Bill Siemantel is the shrewdest thinker I’ve
ever met, which is a good thing to be when you specialize in catching
giant size fish.
Indeed, the barrel-chested San
Diego firefighter has arguably caught more monster bass than any other
human being on earth. At last reckoning, the body count included 300
largemouth bass over 10-pounds, 41 over 13-pounds and 12 over 15-pounds.
Still,
while the sizes of Siemantel’s fish are staggering, it is how he thinks
that will impress you the most. When most other anglers rock, Siemantel
rolls. When they zig, he zags. And while his best selling book, Big
Bass Zone and video Swimbait Techniques focus on bass, the concepts and
theories that he espouses are applicable to giant muskies, northern
pike, walleye, lake trout and salmon as well. Ironically, maybe more so.
Take
Siemantel’s philosophy on selecting lures to match the forage upon
which the big fish are feasting. Most anglers reckon they have completed
the job when they determine that the walleye are stuffing their faces
with smelts, the bass are dining on crayfish or the muskies are gorging
on suckers.
The more progressive may even believe they’ve
taken the task a step further if they can subsequently match-the-hatch
with a hard-to-find, custom-painted lure that looks as though it will
swim out of your hand at any given moment.
That
is all fine and good as far as it goes, which isn’t very far the way
Siemantel sees things. “If you look like one,” he says as we chatted at
the ICAST show in Las Vegas, “you better behave like one.”
It
is a brilliant concept that most anglers fail to consider.

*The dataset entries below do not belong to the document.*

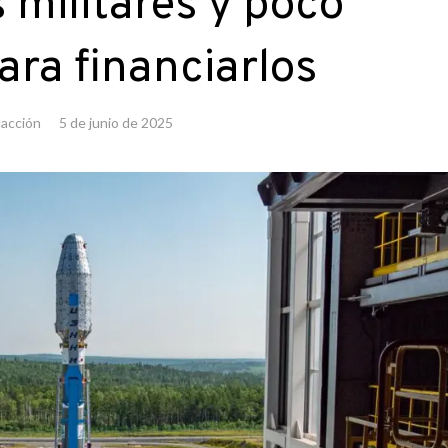
 militares y poco
ara financiarlos
acción
5 de junio de 2025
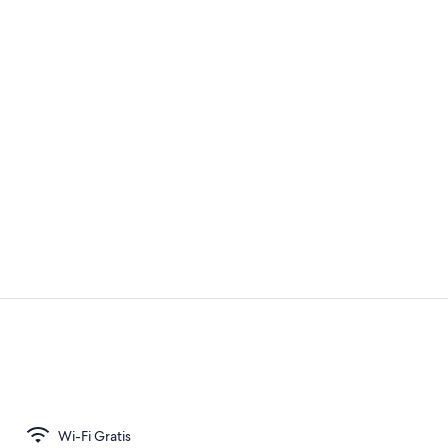
Interior
Sudah terma
Wi-Fi Gratis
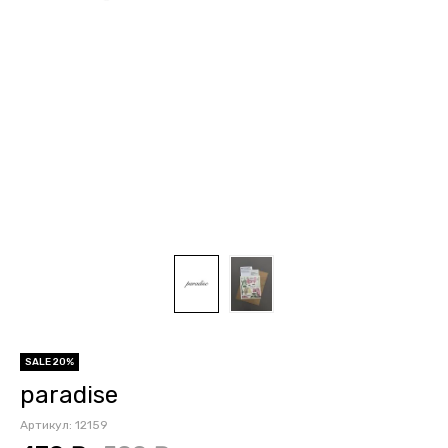
SALE 20%
paradise
Артикул:
12159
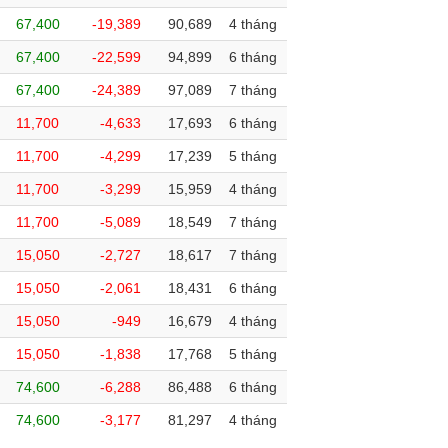
67,400
-19,389
90,689
4 tháng
67,400
-22,599
94,899
6 tháng
67,400
-24,389
97,089
7 tháng
11,700
-4,633
17,693
6 tháng
11,700
-4,299
17,239
5 tháng
11,700
-3,299
15,959
4 tháng
11,700
-5,089
18,549
7 tháng
15,050
-2,727
18,617
7 tháng
15,050
-2,061
18,431
6 tháng
15,050
-949
16,679
4 tháng
15,050
-1,838
17,768
5 tháng
74,600
-6,288
86,488
6 tháng
74,600
-3,177
81,297
4 tháng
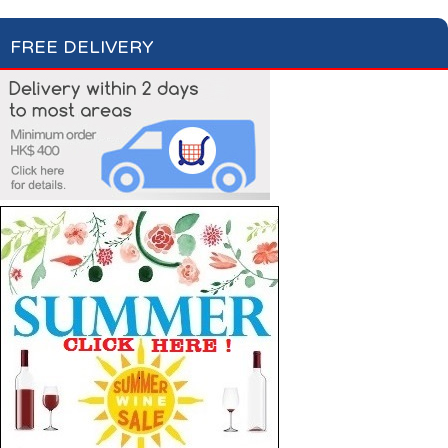
FREE DELIVERY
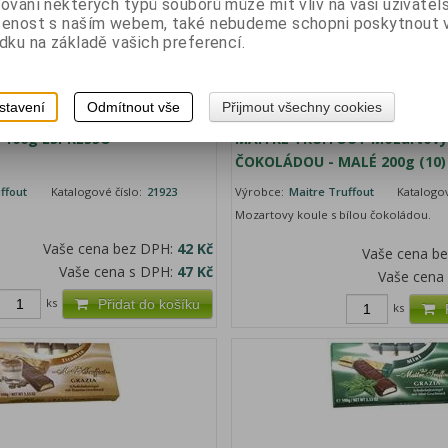
ování některých typů souborů může mít vliv na vaši uživatel
šenost s naším webem, také nebudeme schopni poskytnout
dku na základě vašich preferencí.
stavení
Odmítnout vše
Přijmout všechny cookies
-100g ESPRESSO
MAITRE TRUFFOUT Mozartovy
ČOKOLÁDOU - MALÉ 200g (10)
ffout
Katalogové číslo:
21923
Výrobce:
Maitre Truffout
Katalogov
Mozartovy koule s bílou čokoládou.
Vaše cena bez DPH:
42 Kč
Vaše cena b
Vaše cena s DPH:
47 Kč
Vaše cena
ks
Přidat do košíku
ks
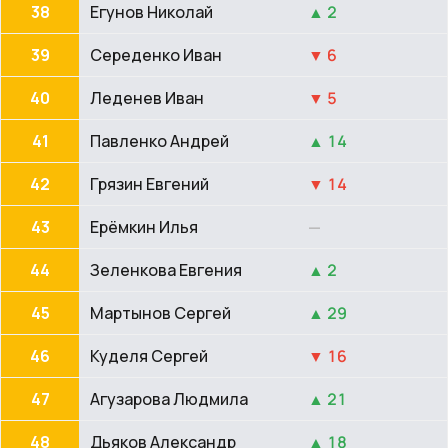
38
Егунов Николай
▲ 2
39
Середенко Иван
▼ 6
40
Леденев Иван
▼ 5
41
Павленко Андрей
▲ 14
42
Грязин Евгений
▼ 14
43
Ерёмкин Илья
—
44
Зеленкова Евгения
▲ 2
45
Мартынов Сергей
▲ 29
46
Куделя Сергей
▼ 16
47
Агузарова Людмила
▲ 21
48
Дьяков Александр
▲ 18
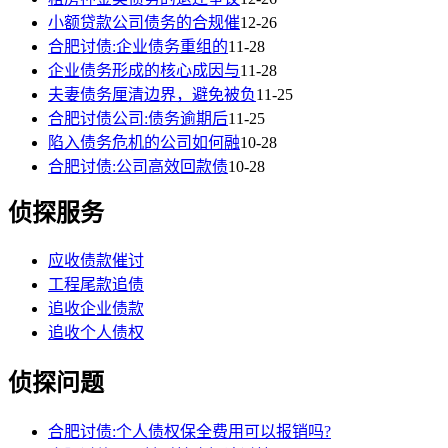
小额贷款公司债务的合规催
12-26
合肥讨债:企业债务重组的
11-28
企业债务形成的核心成因与
11-28
夫妻债务厘清边界，避免被负
11-25
合肥讨债公司:债务逾期后
11-25
陷入债务危机的公司如何融
10-28
合肥讨债:公司高效回款债
10-28
侦探服务
应收债款催讨
工程尾款追债
追收企业债款
追收个人债权
侦探问题
合肥讨债:个人债权保全费用可以报销吗?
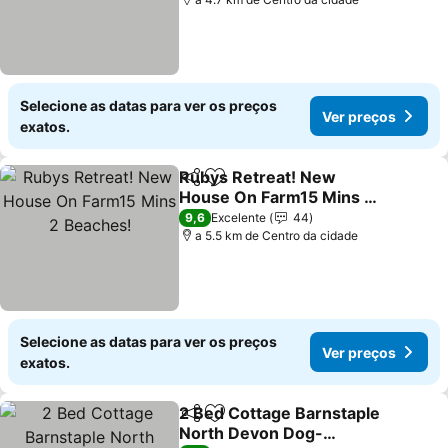
Selecione as datas para ver os preços
Ver preços
exatos.
Rubys Retreat! New
Partilhar
Adicionar aos favoritos
House On Farm15 Mins 2
Beaches!
Ver preços
9,6
Excelente
44
a 5.5 km de Centro da cidade
Selecione as datas para ver os preços
Ver preços
exatos.
2 Bed Cottage Barnstaple
Partilhar
Adicionar aos favoritos
North Devon Dog-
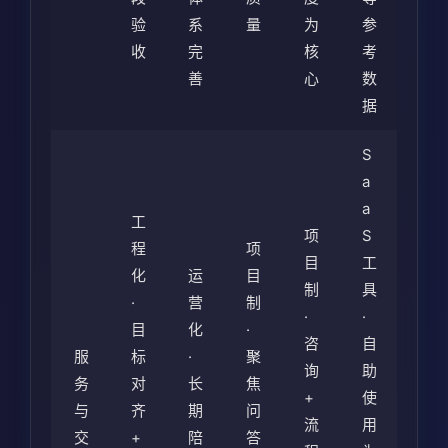
验
系
量
为
参
收
完
核
考
善
心
数
据
S
a
a
工
项
S
程
项
目
工
化
运
目
制
具
·
营
制
·
·
目
化
·
咨
自
服
标
·
聚
询
助
务
对
长
焦
+
使
与
齐
期
问
流
用
交
+
陪
答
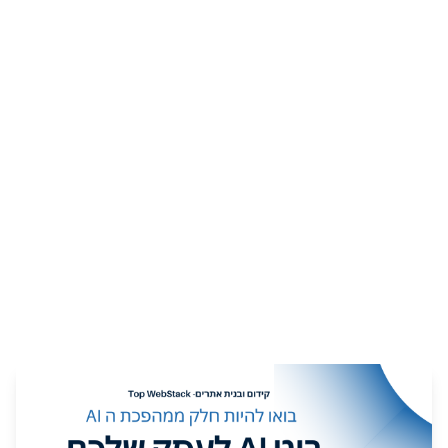
בוט AI לעסקים - מהפכת
השירות האוטומטי 24/7
30 ביולי 2025
•
6
דקות קריאה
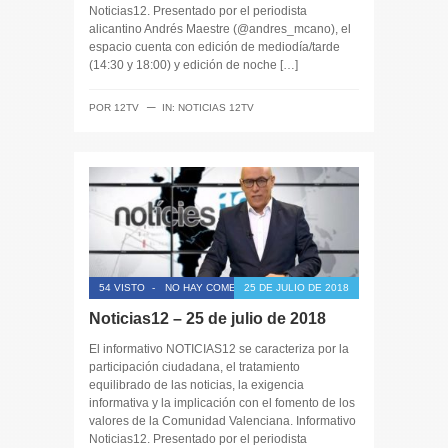
Noticias12. Presentado por el periodista
alicantino Andrés Maestre (@andres_mcano), el
espacio cuenta con edición de mediodía/tarde
(14:30 y 18:00) y edición de noche […]
─
POR
12TV
IN:
NOTICIAS 12TV
54 VISTO
-
NO HAY COMENTARIOS
25 DE JULIO DE 2018
Noticias12 – 25 de julio de 2018
El informativo NOTICIAS12 se caracteriza por la
participación ciudadana, el tratamiento
equilibrado de las noticias, la exigencia
informativa y la implicación con el fomento de los
valores de la Comunidad Valenciana. Informativo
Noticias12. Presentado por el periodista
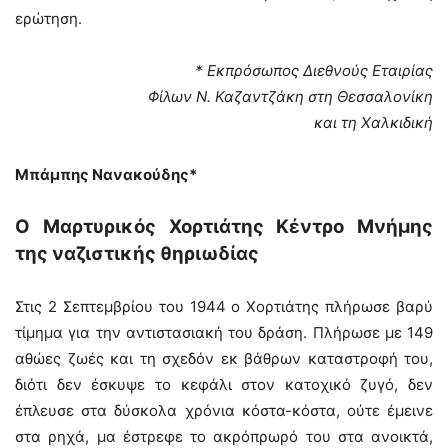
ερώτηση.
* Εκπρόσωπος Διεθνούς Εταιρίας
Φίλων Ν. Καζαντζάκη στη Θεσσαλονίκη
και τη Χαλκιδική
Μπάμπης Νανακούδης*
Ο Μαρτυρικός Χορτιάτης Κέντρο Μνήμης
της ναζιστικής θηριωδίας
Στις 2 Σεπτεμβρίου του 1944 ο Χορτιάτης πλήρωσε βαρύ
τίμημα για την αντιστασιακή του δράση. Πλήρωσε με 149
αθώες ζωές και τη σχεδόν εκ βάθρων καταστροφή του,
διότι δεν έσκυψε το κεφάλι στον κατοχικό ζυγό, δεν
έπλευσε στα δύσκολα χρόνια κόστα-κόστα, ούτε έμεινε
στα ρηχά, μα έστρεφε το ακρόπρωρό του στα ανοικτά,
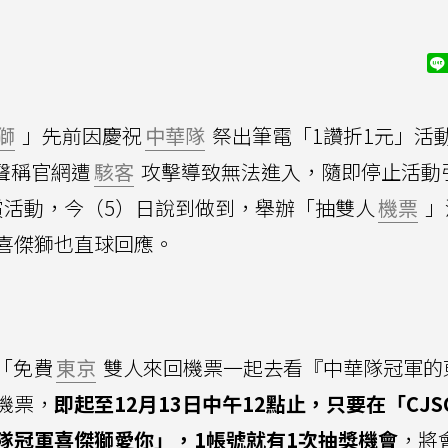
獅
」先前因慶祝
中華隊
祭出筆電「1讚折1元」活
聲稱官網遭
駭客
攻擊導致無法進入，隨即停止活動
活動，今（5）日說到做到，舉辦「抽雙人
機票
」
喜傑獅也直球回應。
「免費
東京
雙人來回機票一起去看『中華隊冠軍的
機票，
即起至12月13日中午12點止，只要在「CJSC
隊冠軍喜傑獅愛你」，1帳號就有1次抽獎機會
，將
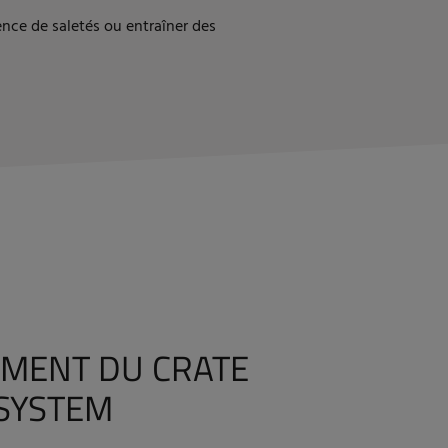
ence de saletés ou entraîner des
MENT DU CRATE
 SYSTEM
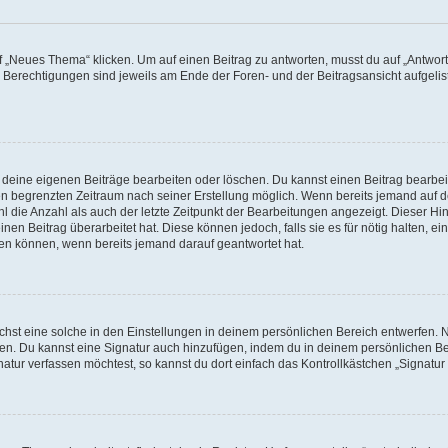
„Neues Thema“ klicken. Um auf einen Beitrag zu antworten, musst du auf „Antworte
e Berechtigungen sind jeweils am Ende der Foren- und der Beitragsansicht aufgeliste
r deine eigenen Beiträge bearbeiten oder löschen. Du kannst einen Beitrag bearbe
inen begrenzten Zeitraum nach seiner Erstellung möglich. Wenn bereits jemand auf de
 die Anzahl als auch der letzte Zeitpunkt der Bearbeitungen angezeigt. Dieser Hi
en Beitrag überarbeitet hat. Diese können jedoch, falls sie es für nötig halten, ei
hen können, wenn bereits jemand darauf geantwortet hat.
st eine solche in den Einstellungen in deinem persönlichen Bereich entwerfen. Na
eren. Du kannst eine Signatur auch hinzufügen, indem du in deinem persönlichen 
atur verfassen möchtest, so kannst du dort einfach das Kontrollkästchen „Signatu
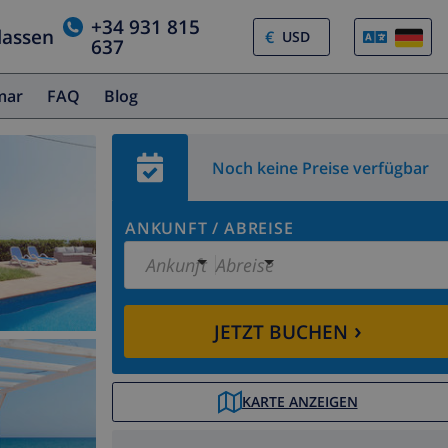
+34 931 815
lassen
€
637
amar
FAQ
Blog
Noch keine Preise verfügbar
ANKUNFT
/
ABREISE
Ankunft
Abreise
›
JETZT BUCHEN
KARTE ANZEIGEN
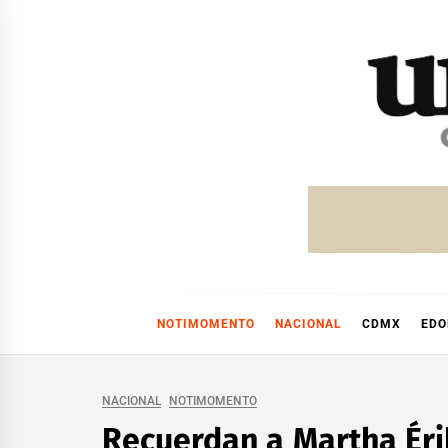
Skip
to
content
NOTIMOMENTO
NACIONAL
CDMX
ED
NACIONAL
NOTIMOMENTO
Recuerdan a Martha Érik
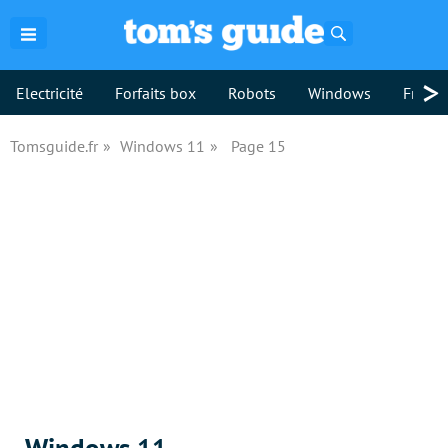
Rechercher
>
Electricité
Forfaits box
Robots
Windows
Freebo
Tomsguide.fr
Windows 11
Page 15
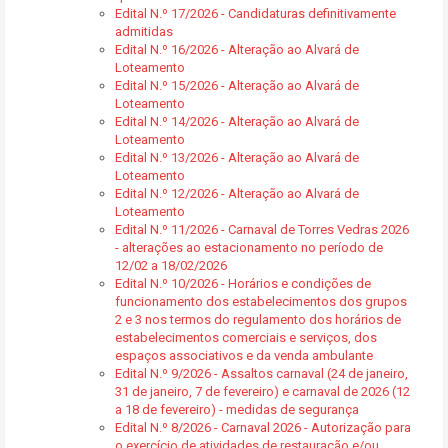
Edital N.º 17/2026 - Candidaturas definitivamente
admitidas
Edital N.º 16/2026 - Alteração ao Alvará de
Loteamento
Edital N.º 15/2026 - Alteração ao Alvará de
Loteamento
Edital N.º 14/2026 - Alteração ao Alvará de
Loteamento
Edital N.º 13/2026 - Alteração ao Alvará de
Loteamento
Edital N.º 12/2026 - Alteração ao Alvará de
Loteamento
Edital N.º 11/2026 - Carnaval de Torres Vedras 2026
- alterações ao estacionamento no período de
12/02 a 18/02/2026
Edital N.º 10/2026 - Horários e condições de
funcionamento dos estabelecimentos dos grupos
2 e 3 nos termos do regulamento dos horários de
estabelecimentos comerciais e serviços, dos
espaços associativos e da venda ambulante
Edital N.º 9/2026 - Assaltos carnaval (24 de janeiro,
31 de janeiro, 7 de fevereiro) e carnaval de 2026 (12
a 18 de fevereiro) - medidas de segurança
Edital N.º 8/2026 - Carnaval 2026 - Autorização para
o exercício de atividades de restauração e/ou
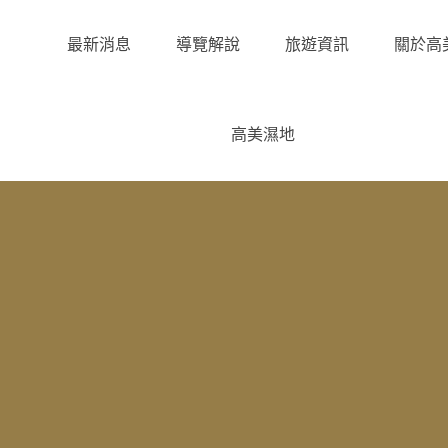
最新消息
導覽解說
旅遊資訊
關於高
高美濕地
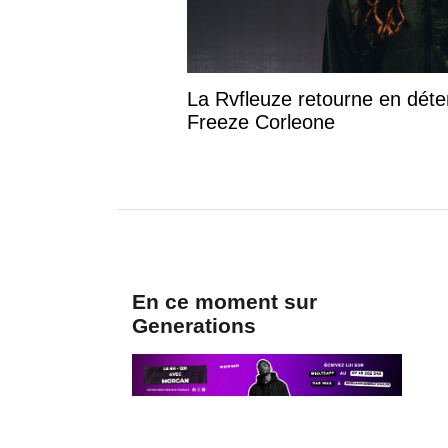
La Rvfleuze retourne en déte
Freeze Corleone
En ce moment sur
Generations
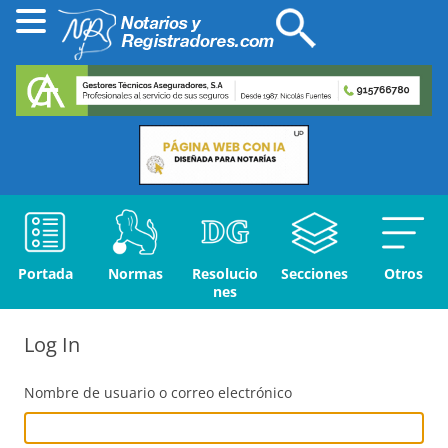
Portada
Normas
Resolucio
Secciones
Otros
nes
Log In
Nombre de usuario o correo electrónico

For what
Siemantel is saying is that it is not enough to select a lure that looks
like the bait the fish are eating, you have to make it behave like one.
Let’s
take big northern pike as a great case in point. Giant ‘gators are
ambush predators that like to cozy up along the outside edges of deep
weedlines and behind large boulders and pounce on their prey. So you’d
think it would be good enough to throw a natural looking lure in areas
like these and start reeling in the trophies. Not so.
According
to Siemantel, looking good is only skin deep. As you retrieve the lure
along the weedline you have to make it behave like the herring, smelt,
whitefish or walleye it truly represents. That means as you swim it
nonchalantly toward the most prominent point sticking out of the
weedline – where a prodigious pike is most likely to be lying – you need
to make it suddenly and erratically change direction and veer it away
from the ambush spot as though fleeing in fright.
Further
to the point, Siemantel suggests you should retrieve the same lure
differently, when you’re fishing it in open water, on the surface, in
the middle of the water column or close to the bottom.
Visualize,
he says, how a baitfish swims when it is alone in the middle of the
lake. Now, imagine how that same baitfish behaves when it is a member of
a huge school. Out on a stroll by itself, it swims in a lazy straight
ahead manner.
As the member of a much bigger
school of baitfish that you’ve marked on your sonar screen, however,
that same baitfish will be darting and dashing erratically, all over the
place. The very same baitfish, behaving naturally, but in a completely
different way.
Siemantel says giant size fish
are tuned in to recognize these differences and to attack – or avoid –
our lures accordingly. And the best anglers capitalise on these
differences. With more double digit bass to his credit than anyone else
on earth, Siemantel has the results to back up the theory.